Я стала любовницей сэра Джона Пейна.
Это было началом целой череды самых прискорбных, хотя, может быть, и не самых постыдных событий моей жизни. Я дала слово исповедаться в них перед Богом и людьми, и да будет искренность моего повествования свидетельством покаяния.
Если бы чистосердечное сожаление в совершенном грехе рождалось лишь как следствие неприятностей или материального ущерба, которые он повлек за собой, у меня бы не было никаких причин сожалеть не скажу что о моей первой любви (любила я лишь однажды в жизни), но о моем первом опыте. Сэр Джон, впрочем, был достойный джентльмен, благородный, щедрый, любезный, и за те пять или шесть месяцев, что продолжалась наша связь, заслужил только мои похвалы.
Маленький особняк на Пикадилли был предоставлен в мое распоряжение, и когда он там появлялся – всякий раз, как обязанности службы оставляли ему досуг, – он вел себя так, будто явился не к себе домой, а в гости ко мне. Слугами и каретой также распоряжалась я, и по тому почтению, которое проявляла ко мне прислуга, я могла судить об отношении ко мне господина.

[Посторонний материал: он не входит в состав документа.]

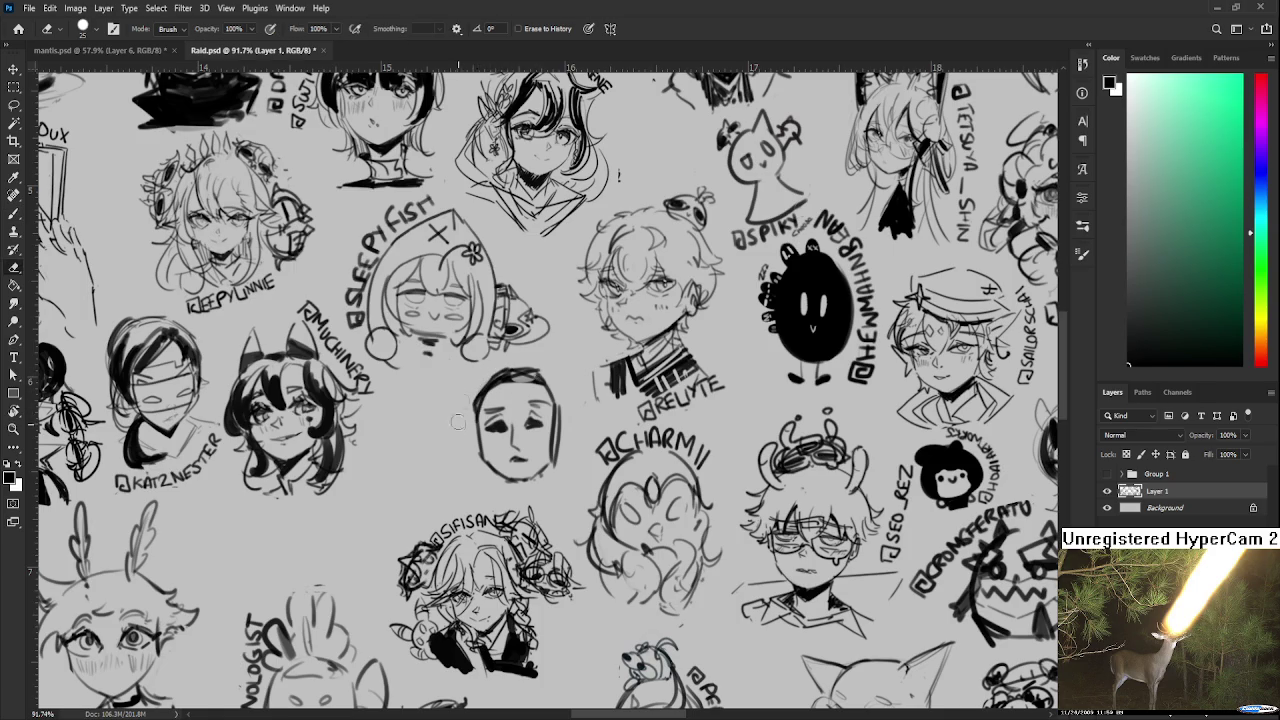
pyautogui.press('b')
pyautogui.moveTo(510, 366)
pyautogui.mouseDown()
pyautogui.moveTo(524, 386)
pyautogui.moveTo(524, 458)
pyautogui.mouseUp()
pyautogui.moveTo(526, 386); pyautogui.dragTo(530, 452)
pyautogui.moveTo(444, 402)
pyautogui.mouseDown()
pyautogui.moveTo(450, 468)
pyautogui.moveTo(494, 492)
pyautogui.mouseUp()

Осмотрев свою комнату, как поступила бы всякая женщина, не лишенная любопытства, оказавшись в новом для нее жилище, я обнаружила там кошелек с моими инициалами, а в нем – пятьсот или шестьсот фунтов стерлингов, в ларчике – бирюзовый гарнитур в оправе с бриллиантами[122].

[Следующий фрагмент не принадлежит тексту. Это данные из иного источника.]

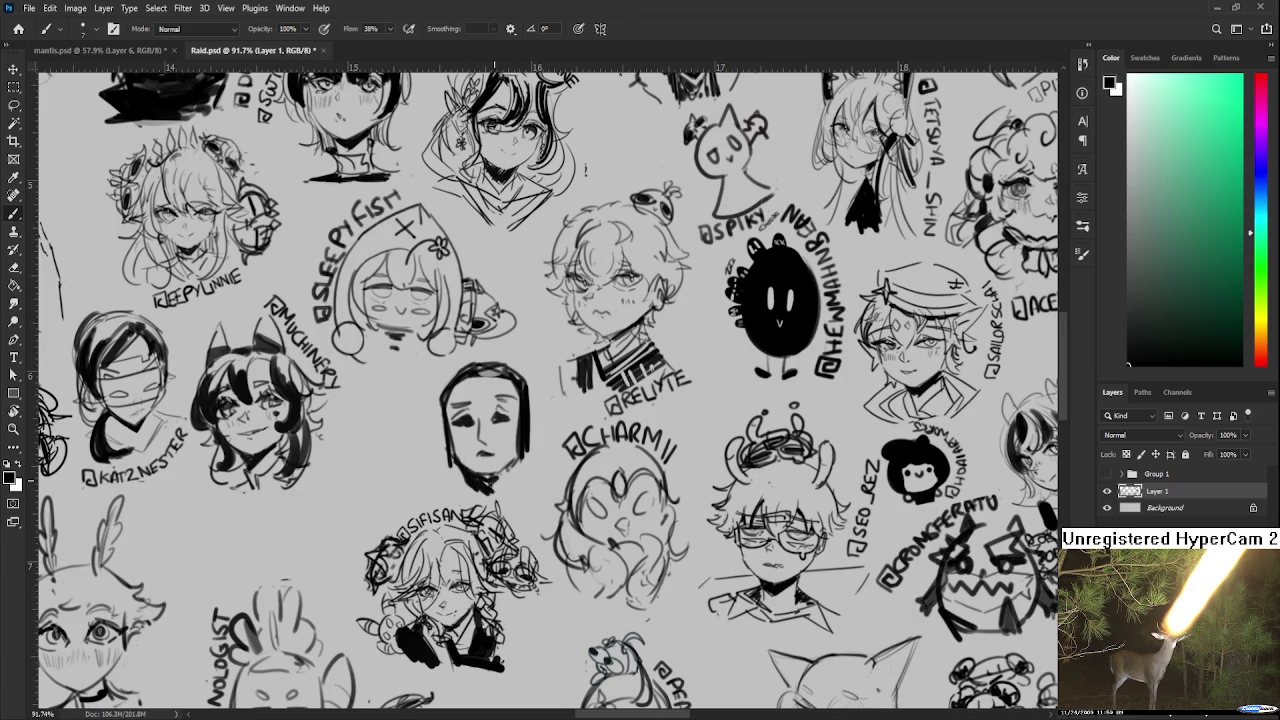
pyautogui.press('e')
pyautogui.moveTo(532, 424)
pyautogui.mouseDown()
pyautogui.moveTo(538, 452)
pyautogui.moveTo(502, 494)
pyautogui.moveTo(446, 496)
pyautogui.mouseUp()
pyautogui.press('b')
# Step: Add a zigzag and dark spiky strokes around the chin, plus a diagonal stroke up-left
pyautogui.moveTo(440, 448)
pyautogui.mouseDown()
pyautogui.moveTo(394, 484)
pyautogui.moveTo(446, 488)
pyautogui.moveTo(376, 488)
pyautogui.mouseUp()
pyautogui.moveTo(524, 448)
pyautogui.mouseDown()
pyautogui.moveTo(560, 472)
pyautogui.moveTo(557, 500)
pyautogui.mouseUp()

Едва лишь я поняла, что эти деньги предназначены мне, я тотчас разделила их на две равные части – одну для моей матери, другую для себя. Я послала матушке ее долю, но не сообщив, ни где я нахожусь, ни откуда взялись эти деньги.
В этом одно из моих утешений – ныне, когда мне угрожает печальная и безотрадная старость, знать, что, по крайней мере, в дни моих побед или моего позора я ни на миг не забывала о материальном достатке смиренной женщины, которой я обязана жизнью, столь блистательной и в то же время такой скорбной.
В конце концов, я была бы совершенно счастлива, если бы не две заботы: что подумал обо мне мой неизвестный Ромео, когда ему пришлось весь вечер напрасно прождать меня под балконом, и что сказала мисс Арабелла, когда, возвратившись, не нашла меня в своем доме.
В самом деле, странная у меня появилась манера покидать тех, кто делал мне добро или хотя бы желал этого. И мнение, которое после этого должно было складываться у них обо мне, тоже не могло не быть, по меньшей мере, странным.
Несколько дней я провела на Пикадилли как затворница: что-то вроде стыда мешало мне показаться на людях. Через два дня, после того как я там поселилась, меня навестили Эми и Дик. Они явились удивительно нарядные; я даже заподозрила, что им тоже перепало от щедрот коммодора.
И все же сэр Джон Пейн добился от меня, чтобы я согласилась выезжать. Театр по-прежнему оставался моей главной страстью, и он снял ложу в Друри-Лейн.
Чтобы повезти меня туда, он выбрал день, когда давали «Гамлета». Не без волнения я слушала, как звучат с подмостков слова, которые я впервые услышала из его уст на борту «Тесея». Мысленно связывая свою судьбу с участью Офелии, я прониклась самым сердечным сочувствием к страданиям дочери Полония.
Сцены ее безумия произвели на меня впечатление, сходное с тем, каким я была обязана сценам в саду и на балконе из «Ромео и Джульетты». Возвратившись из театра, я говорила только об Офелии и провела ночь в мыслях о ней, повторяя обрывки стихов, которые смогли удержаться в моей памяти.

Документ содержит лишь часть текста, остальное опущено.